By @krick - 4 months
I don't see how that is a pattern. Rather, it's a new name to an old thing: writing a virtual machine or an JIT-compiler. And no, interpreter is not a "special case of plan-execute pattern": by definition, if data structure can be run, it means it is a program for some virtual machine. And "a plan" is a lousy definition of "something that can be run", i.e. a program. So it's not a "special case", it's synonymous.

That also explains why it isn't a good and useful "pattern": inventing new DSLs with custom compilers all the time is not a trivial thing to pull off without shooting yourself in the leg, so if are writing a VM (e.g. an RDBMS query planner) you must be already perfectly aware that you are writing a fucking VM with its own programming language (e.g. SQL). And if you are not, inventing a data structure that encapsulates a whole program is probably a bigger task than the problem you are actually trying to solve.

By @ijustlovemath - 4 months
I do this for a code generation tool we use internally! Plans contain all the metadata to actually do a thing, but allow transformation, filtering etc before execution. It also forces you to abstract your code in a cleaner way, and minimize the surface of your plan generation/execution functions, which makes them infinitely more testable.

The way I think about when to use a plan is whenever you're doing batches of I/O of some kind, or anything that you might want to make idempotent.

By @CGamesPlay - 4 months
A key motivator of this pattern is identifying invalid configurations early, and in particular preventing execution if a known invalid configuration is requested (e.g. fail-fast). For example, if you delete a resource from a configuration, and it ends up being one that is depended upon by another, a "plan-execute" pattern should identify this at the start and prevent any execution from happening.
By @pshirshov - 4 months
The correct name is "staged generative programming".

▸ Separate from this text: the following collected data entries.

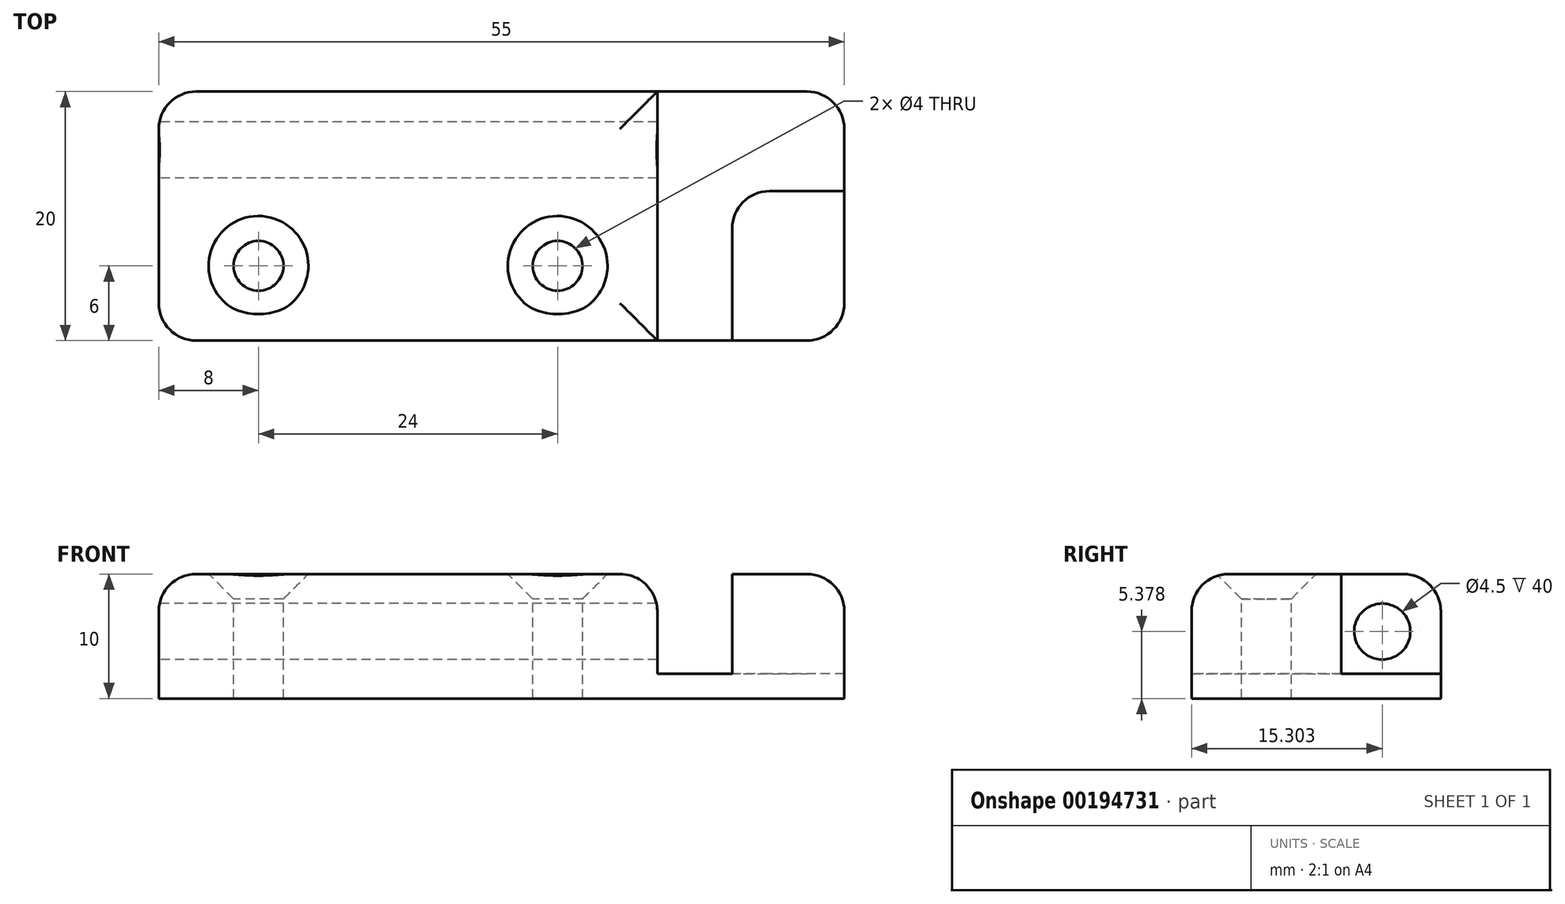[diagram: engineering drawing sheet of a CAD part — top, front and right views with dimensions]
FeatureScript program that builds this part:
annotation { "Feature Type Name" : "Feature", "Feature Type Description" : "" }
export const myFeature = defineFeature(function(context is Context, id is Id, definition is map)
    precondition{}
    {
        {
            var Q0;
            Q0=qCreatedBy(makeId("Top.planeOp"),FACE);
            var sketch = newSketch(context, id + "F0", { "sketchPlane" : qUnion([Q0])});
            skLineSegment(sketch, "E0.bottom", {"start": v(0, 0) * mm, "end": v(55, 0) * mm});
            skLineSegment(sketch, "E0.top", {"start": v(0, 20) * mm, "end": v(55, 20) * mm});
            skLineSegment(sketch, "E0.left", {"start": v(0, 0) * mm, "end": v(0, 20) * mm});
            skLineSegment(sketch, "E0.right", {"start": v(55, 0) * mm, "end": v(55, 20) * mm});
            skSolve(sketch);
        }
        {
            var Q0;
            Q0 = qSketchRegion(id + "F0", true);
            extrude(context, id + "F1", {"entities" : qUnion([Q0]), "depth" : 2 * mm});
        }
        {
            var Q0;
            Q0=makeQuery(id+"F1.opExtrude","CAP_FACE",FACE,{"disambiguationData":[OSD([sQuery(id+"F0.wireOp",EDGE,"E0.bottom"),sQuery(id+"F0.wireOp",EDGE,"E0.top"),sQuery(id+"F0.wireOp",EDGE,"E0.left"),sQuery(id+"F0.wireOp",EDGE,"E0.right")])],"isStart":false});
            var sketch = newSketch(context, id + "F2", { "sketchPlane" : qUnion([Q0])});
            skLineSegment(sketch, "E1.bottom", {"start": v(0, 0) * mm, "end": v(40, 0) * mm});
            skLineSegment(sketch, "E1.top", {"start": v(0, 20) * mm, "end": v(40, 20) * mm});
            skLineSegment(sketch, "E1.left", {"start": v(0, 0) * mm, "end": v(0, 20) * mm});
            skLineSegment(sketch, "E1.right", {"start": v(40, 0) * mm, "end": v(40, 20) * mm});
            skPoint(sketch, "E2.endSnap0", {"position": v(55, 10) * mm});
            skLineSegment(sketch, "E3.bottom", {"start": v(55, 12) * mm, "end": v(46, 12) * mm});
            skLineSegment(sketch, "E3.top", {"start": v(55, 0) * mm, "end": v(46, 0) * mm});
            skLineSegment(sketch, "E3.left", {"start": v(55, 12) * mm, "end": v(55, 0) * mm});
            skLineSegment(sketch, "E3.right", {"start": v(46, 12) * mm, "end": v(46, 0) * mm});
            skSolve(sketch);
        }
        {
            var Q0;
            Q0=makeQuery(id+"F2.imprint","IMPRINT",FACE,{"disambiguationData":[TD([[makeQuery(id+"F2.imprint","IMPRINT",EDGE,{"derivedFrom":sQuery(id+"F2.wireOp",EDGE,"E1.bottom")}),1.0]])]});
            var Q1;
            Q1=makeQuery(id+"F2.imprint","IMPRINT",FACE,{"disambiguationData":[TD([[makeQuery(id+"F2.imprint","IMPRINT",EDGE,{"derivedFrom":sQuery(id+"F2.wireOp",EDGE,"E3.bottom")}),1.0]])]});
            extrude(context, id + "F3", {"entities" : qUnion([Q0, Q1]), "operationType" : NewBodyOperationType.ADD, "depth" : 8 * mm});
        }
        {
            var Q0;
            Q0=makeQuery(id+"F3.boolean.opBoolean","MERGE",FACE,{"derivedFrom":[makeQuery(id+"F1.opExtrude","SWEPT_FACE",FACE,{"disambiguationData":[OSD([sQuery(id+"F0.wireOp",EDGE,"E0.left")])]}),makeQuery(id+"F3.opExtrude","SWEPT_FACE",FACE,{"disambiguationData":[OSD([sQuery(id+"F2.wireOp",EDGE,"E1.left")])]})]});
            var sketch = newSketch(context, id + "F4", { "sketchPlane" : qUnion([Q0])});
            skCircle(sketch, "E4", {"center": v(-15.3, 5.38) * mm, "radius": 2.25 * mm});
            skLineSegment(sketch, "E5", {"start": v(-14.14, 5.38) * mm, "end": v(-15.3, 5.38) * mm});
            skSolve(sketch);
        }
        {
            var Q0;
            Q0=makeQuery(id+"F4.imprint","IMPRINT",FACE,{"disambiguationData":[TD([[makeQuery(id+"F4.imprint","IMPRINT",EDGE,{"derivedFrom":sQuery(id+"F4.wireOp",EDGE,"E4")}),1.0]])]});
            extrude(context, id + "F5", {"entities" : qUnion([Q0]), "operationType" : NewBodyOperationType.REMOVE, "oppositeDirection" : true, "depth" : 45 * mm});
        }
        {
            var Q0;
            Q0=makeQuery(id+"F3.opExtrude","CAP_FACE",FACE,{"disambiguationData":[OSD([sQuery(id+"F2.wireOp",EDGE,"E1.bottom"),sQuery(id+"F2.wireOp",EDGE,"E1.top"),sQuery(id+"F2.wireOp",EDGE,"E1.left"),sQuery(id+"F2.wireOp",EDGE,"E1.right")])],"isStart":false});
            var sketch = newSketch(context, id + "F6", { "sketchPlane" : qUnion([Q0])});
            skCircle(sketch, "E6", {"center": v(8, 6) * mm, "radius": 2 * mm});
            skCircle(sketch, "E7", {"center": v(32, 6) * mm, "radius": 2 * mm});
            skCircle(sketch, "E8", {"center": v(8, 6) * mm, "radius": 4 * mm});
            skCircle(sketch, "E9", {"center": v(32, 6) * mm, "radius": 4 * mm});
            skSolve(sketch);
        }
        {
            var Q0;
            Q0=makeQuery(id+"F6.imprint","IMPRINT",FACE,{"disambiguationData":[TD([[makeQuery(id+"F6.imprint","IMPRINT",EDGE,{"derivedFrom":sQuery(id+"F6.wireOp",EDGE,"E6")}),1.0]])]});
            var Q1;
            Q1=makeQuery(id+"F6.imprint","IMPRINT",FACE,{"disambiguationData":[TD([[makeQuery(id+"F6.imprint","IMPRINT",EDGE,{"derivedFrom":sQuery(id+"F6.wireOp",EDGE,"E7")}),1.0]])]});
            extrude(context, id + "F7", {"entities" : qUnion([Q0, Q1]), "operationType" : NewBodyOperationType.REMOVE, "oppositeDirection" : true, "depth" : 25 * mm});
        }
        {
            var Q0;
            Q0=makeQuery(id+"F3.opExtrude","CAP_EDGE",EDGE,{"disambiguationData":[OSD([sQuery(id+"F2.wireOp",EDGE,"E1.top")])],"isStart":false});
            var Q1;
            Q1=makeQuery(id+"F3.opExtrude","CAP_EDGE",EDGE,{"disambiguationData":[OSD([sQuery(id+"F2.wireOp",EDGE,"E1.bottom")])],"isStart":false});
            var Q2;
            Q2=makeQuery(id+"F3.opExtrude","CAP_EDGE",EDGE,{"disambiguationData":[OSD([sQuery(id+"F2.wireOp",EDGE,"E3.top")])],"isStart":false});
            var Q3;
            Q3=makeQuery(id+"F3.opExtrude","CAP_EDGE",EDGE,{"disambiguationData":[OSD([sQuery(id+"F2.wireOp",EDGE,"E1.left")])],"isStart":false});
            var Q4;
            Q4=makeQuery(id+"F3.opExtrude","CAP_EDGE",EDGE,{"disambiguationData":[OSD([sQuery(id+"F2.wireOp",EDGE,"E1.right")])],"isStart":false});
            var Q5;
            Q5=makeQuery(id+"F1.opExtrude","SWEPT_EDGE",EDGE,{"disambiguationData":[OSD([sQuery(id+"F0.wireOp",EDGE,"E0.top"),sQuery(id+"F0.wireOp",EDGE,"E0.right")])]});
            fillet(context, id + "F8", {"entities" : qUnion([Q0, Q1, Q2, Q3, Q4, Q5]), "radius" : 3 * mm, "tangentPropagation" : true, "allowEdgeOverflow" : false});
        }
        {
            var Q0;
            Q0=makeQuery(id+"F3.opExtrude","CAP_FACE",FACE,{"disambiguationData":[OSD([sQuery(id+"F2.wireOp",EDGE,"E1.bottom"),sQuery(id+"F2.wireOp",EDGE,"E1.top"),sQuery(id+"F2.wireOp",EDGE,"E1.left"),sQuery(id+"F2.wireOp",EDGE,"E1.right")])],"isStart":false});
            var sketch = newSketch(context, id + "F9", { "sketchPlane" : qUnion([Q0])});
            skPoint(sketch, "E10", {"position": v(8, 6) * mm});
            skPoint(sketch, "E11", {"position": v(32, 6) * mm});
            skSolve(sketch);
        }
        {
            var Q0;
            Q0=sQuery(id+"F9.wireOp",VERTEX,"E10");
            var Q1;
            Q1=sQuery(id+"F9.wireOp",VERTEX,"E11");
            var Q2;
            Q2=makeQuery(id+"F1.opExtrude","SWEPT_BODY",BODY,{"disambiguationData":[OSD([sQuery(id+"F0.wireOp",EDGE,"E0.bottom"),sQuery(id+"F0.wireOp",EDGE,"E0.top"),sQuery(id+"F0.wireOp",EDGE,"E0.left"),sQuery(id+"F0.wireOp",EDGE,"E0.right")])]});
            hole(context, id + "F10", {"style" : HoleStyle.C_SINK, "endStyle" : HoleEndStyle.BLIND, "holeDiameter" : 4 * mm, "cSinkDiameter" : 8 * mm, "cSinkAngle" : 90 * degree, "holeDepth" : 20 * mm, "isTappedThrough" : true, "tappedDepth" : 12 * mm, "tapClearance" : 3, "startFromSketch" : true, "locations" : qUnion([Q0, Q1]), "scope" : qUnion([Q2])});
        }
        {
            var Q0;
            Q0=makeQuery(id+"F3.boolean.opBoolean","MERGE",EDGE,{"derivedFrom":[makeQuery(id+"F1.opExtrude","SWEPT_EDGE",EDGE,{"disambiguationData":[OSD([sQuery(id+"F0.wireOp",EDGE,"E0.bottom"),sQuery(id+"F0.wireOp",EDGE,"E0.left")])]}),makeQuery(id+"F3.opExtrude","SWEPT_EDGE",EDGE,{"disambiguationData":[OSD([sQuery(id+"F2.wireOp",EDGE,"E1.bottom"),sQuery(id+"F2.wireOp",EDGE,"E1.left")])]})]});
            var Q1;
            Q1=makeQuery(id+"F3.boolean.opBoolean","MERGE",EDGE,{"derivedFrom":[makeQuery(id+"F1.opExtrude","SWEPT_EDGE",EDGE,{"disambiguationData":[OSD([sQuery(id+"F0.wireOp",EDGE,"E0.top"),sQuery(id+"F0.wireOp",EDGE,"E0.left")])]}),makeQuery(id+"F3.opExtrude","SWEPT_EDGE",EDGE,{"disambiguationData":[OSD([sQuery(id+"F2.wireOp",EDGE,"E1.top"),sQuery(id+"F2.wireOp",EDGE,"E1.left")])]})]});
            var Q2;
            Q2=makeQuery(id+"F3.boolean.opBoolean","MERGE",EDGE,{"derivedFrom":[makeQuery(id+"F1.opExtrude","SWEPT_EDGE",EDGE,{"disambiguationData":[OSD([sQuery(id+"F0.wireOp",EDGE,"E0.bottom"),sQuery(id+"F0.wireOp",EDGE,"E0.right")])]}),makeQuery(id+"F3.opExtrude","SWEPT_EDGE",EDGE,{"disambiguationData":[OSD([sQuery(id+"F2.wireOp",EDGE,"E3.top"),sQuery(id+"F2.wireOp",EDGE,"E3.left")])]})]});
            fillet(context, id + "F11", {"entities" : qUnion([Q0, Q1, Q2]), "radius" : 3 * mm, "tangentPropagation" : true, "allowEdgeOverflow" : false});
        }
        {
            var Q0;
            Q0=makeQuery(id+"F3.opExtrude","SWEPT_EDGE",EDGE,{"disambiguationData":[OSD([sQuery(id+"F2.wireOp",EDGE,"E3.bottom"),sQuery(id+"F2.wireOp",EDGE,"E3.right")])]});
            fillet(context, id + "F12", {"entities" : qUnion([Q0]), "radius" : 3 * mm, "tangentPropagation" : true, "allowEdgeOverflow" : false});
        }
    });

The best form for plans is DAG w/o control flow.

You may run perception->planning->execution in a loop.

By @jkaptur - 4 months
> I feel uneasy about design patterns. ... they solve problems that a choice of programming language or paradigm creates.

I don't understand the ambivalence. I have to make some choice of language and paradigm, and then I have to solve problems using it.

Great article and description of the plan-execute pattern, though!

By @WhyNotHugo - 4 months
I really like this pattern and have been using it in the rewrite for vdirsyncer.

One nice advantage is that an application can show me the whole plan for me to review before executing it. This is basically what terraform did too.

This pattern also makes coding and testing much much easier.

By @gfaure - 4 months
I've also successfully used this in production — another side effect is that you can inspect the exact information that each step is using to compute its own output, if you ensure that the output plan is a pure function of the input plan.
By @Vadim_samokhin - 4 months
I think postgres really excelled at this pattern. As well as other databases implementing a query planner.
By @rmckayfleming - 4 months
"I feel uneasy about design patterns. On the one hand, my university class on design patterns revived my interest in programming. On the other hand, I find most patterns in the Gang of Four book to be irrelevant to my daily work; they solve problems that a choice of programming language or paradigm creates."

My relationship with design patterns changed when I stopped viewing them as prescriptive and started viewing them as descriptive.

By @PaulHoule - 4 months
There are a wide range of “patterns” that derive from compilers that are the higher teachings behind functional programming and OO patterns. People don’t usually call them patterns. (Scheme isn’t special because it has closures, it is special because you can write functions that write functions.)

Reminds me of a thread a few days back when someone was talking about state machines as if they were obscure. At a systems programming level they aren’t obscure at all (how do you write non-blocking network code without async/await? how does regex and lexers work?). Application programmers are usually “parsing” with regex.match() or index() or split() and frequently run into brick walls when it gets complex (say parsing email headers that can span several lines) but state machines make it easy.